October 24, 2011

Day 13

Day 13
Well, when last we left our little Samuel, he had been in and out of a good sinus rhythm for part of an afternoon. Travis left the hospital that night with Samuel still in sinus and going strong. We woke up early Monday morning and checked in with his night nurse. He'd gone over 10 hours without being paced. Fist pumps in the air may have happened around the breakfast table...
Travis spent the morning with Sam, while I stayed at home with Luke. Our fabulous neighbors/surrogate grandparents had agreed to watch Luke in the afternoon so that Travis could get to work and I could get to the hospital. While Travis was at the hospital, Sam had a period of about 20 minutes when he slipped back out of sinus rhythm and into complete heart block. However, the pacemaker kicked in and kept him comfortable until his heart decided to pick back up. When I arrived shortly after noon, his heart rate was nice and steady. 130-140 when awake, and 120s when asleep. Just like it should be.
After our up and down weekend, I was hesitant to share the news because I feel like it's unfair to take you all on this roller coaster ride with us. It's getting to the point where I feel like I should be apologizing when the bad news comes...
But, after a few hours of seeing the nice steady green line on the monitor, I posted about our good morning on Facebook. It is so nice to see you all rejoicing with us. Without this amazing network of prayers and love surrounding us, I don't know what we would be doing.
His heart rate stayed good through the early afternoon, which prompted visits from the surgeon and the cardiologist. The surgeon felt really good about everything and cancelled the pacemaker surgery that was scheduled for Tuesday morning. The cardiologist asked the nurses to disconnected the wires from the pacemaker box, so that in case his heart rate did slip, they would have an idea of how low it would go and what it would do.
This disconnection was a big deal to me because it was the first step on the list of things they had explained to us that would have to happen before he was allowed to come home. I felt like we were finally making progress.
And then...
At 5:30, his heart rate started jumping around. 140s all the way down to 70s. However, unlike before, he was staying in a sinus rhythm (meaning, he wasn't going back into complete heart block). His vital signs and his coloring stayed good, so they decided to monitor it for a while. And then it just kept going lower. It was still bouncing around, but eventually was getting down into the 60s on the low end. However, he was still maintaining a good blood pressure and good saturation levels. The cardiologist told them to just ride it out.
By the time they did night rounds at 9 o'clock, he had been hanging out in the low 60s for a while. I think this was making the night staff a little nervous (and me too), so the hooked him back up to the pacemaker. They set it in the 80s, just to give him some more support, but also so that if his native rate came back, it could easily override the pacemaker.

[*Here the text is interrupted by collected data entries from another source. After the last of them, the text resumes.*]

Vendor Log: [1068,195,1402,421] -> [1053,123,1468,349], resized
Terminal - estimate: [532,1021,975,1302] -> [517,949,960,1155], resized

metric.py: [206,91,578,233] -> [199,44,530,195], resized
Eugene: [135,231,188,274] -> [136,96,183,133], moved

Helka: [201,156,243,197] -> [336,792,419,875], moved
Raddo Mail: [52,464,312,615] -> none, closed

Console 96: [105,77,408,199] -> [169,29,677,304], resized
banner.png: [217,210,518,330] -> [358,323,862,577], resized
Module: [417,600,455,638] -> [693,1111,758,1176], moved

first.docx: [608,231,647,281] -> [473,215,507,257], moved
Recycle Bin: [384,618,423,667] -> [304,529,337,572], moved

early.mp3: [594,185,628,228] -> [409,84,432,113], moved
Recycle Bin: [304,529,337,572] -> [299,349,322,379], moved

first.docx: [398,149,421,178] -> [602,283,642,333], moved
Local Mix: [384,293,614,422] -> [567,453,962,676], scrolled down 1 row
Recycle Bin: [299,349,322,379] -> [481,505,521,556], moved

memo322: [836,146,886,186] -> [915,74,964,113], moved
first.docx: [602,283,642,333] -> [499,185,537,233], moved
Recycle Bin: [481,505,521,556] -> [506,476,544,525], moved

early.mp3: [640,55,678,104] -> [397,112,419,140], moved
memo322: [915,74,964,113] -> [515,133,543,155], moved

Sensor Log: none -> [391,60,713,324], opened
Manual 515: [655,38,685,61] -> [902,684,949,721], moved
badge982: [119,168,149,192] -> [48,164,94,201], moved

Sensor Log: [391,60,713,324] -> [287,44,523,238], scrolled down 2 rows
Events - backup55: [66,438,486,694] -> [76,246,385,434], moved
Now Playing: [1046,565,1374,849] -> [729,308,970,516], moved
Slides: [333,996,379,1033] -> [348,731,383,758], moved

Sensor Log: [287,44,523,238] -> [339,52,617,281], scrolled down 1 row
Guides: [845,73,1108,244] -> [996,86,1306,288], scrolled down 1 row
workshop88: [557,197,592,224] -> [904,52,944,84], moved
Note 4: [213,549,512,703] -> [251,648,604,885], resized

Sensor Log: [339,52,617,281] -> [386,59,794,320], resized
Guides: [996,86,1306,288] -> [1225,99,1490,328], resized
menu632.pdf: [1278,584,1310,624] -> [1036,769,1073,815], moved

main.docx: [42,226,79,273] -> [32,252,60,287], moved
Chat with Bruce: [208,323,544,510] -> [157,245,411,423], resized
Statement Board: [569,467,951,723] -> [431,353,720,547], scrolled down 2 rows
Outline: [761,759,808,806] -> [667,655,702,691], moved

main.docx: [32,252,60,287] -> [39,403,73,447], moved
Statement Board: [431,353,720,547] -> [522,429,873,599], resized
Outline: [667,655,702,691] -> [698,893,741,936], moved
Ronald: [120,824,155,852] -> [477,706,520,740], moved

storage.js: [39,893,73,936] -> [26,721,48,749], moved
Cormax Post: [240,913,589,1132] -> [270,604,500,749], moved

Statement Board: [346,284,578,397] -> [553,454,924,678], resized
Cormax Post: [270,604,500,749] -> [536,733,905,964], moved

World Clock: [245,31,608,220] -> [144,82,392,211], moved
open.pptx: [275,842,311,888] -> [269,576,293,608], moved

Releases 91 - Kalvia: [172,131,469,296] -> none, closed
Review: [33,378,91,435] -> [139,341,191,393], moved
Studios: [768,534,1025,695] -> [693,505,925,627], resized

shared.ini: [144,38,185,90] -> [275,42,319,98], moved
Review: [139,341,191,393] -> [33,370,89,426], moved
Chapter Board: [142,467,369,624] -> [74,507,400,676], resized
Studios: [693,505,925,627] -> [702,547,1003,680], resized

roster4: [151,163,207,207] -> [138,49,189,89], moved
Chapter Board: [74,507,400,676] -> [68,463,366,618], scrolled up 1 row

After having such a good day, with him being unpaced for almost 24 hours, it was a physical blow to watch them plug those wires back into that little box. This back and forth, up and down...it's taking its toll on me. I think I have done fairly well, all things considered, in how I've handled the stress of the past two weeks. But this may be my breaking point.
The hardest parts, I am finding, are not understanding what is happening and not knowing what to expect next. If someone could give me a better explanation other than "This just happens sometimes..." it might be easier to swallow. Or if I knew I needed to prepare myself for another surgery or just another 2 weeks in the hospital...it might be easier. But this limbo and confusion just wipes out what little reserves I have left.
Pray for patience and clarity, my friends. We all need a good dose of it.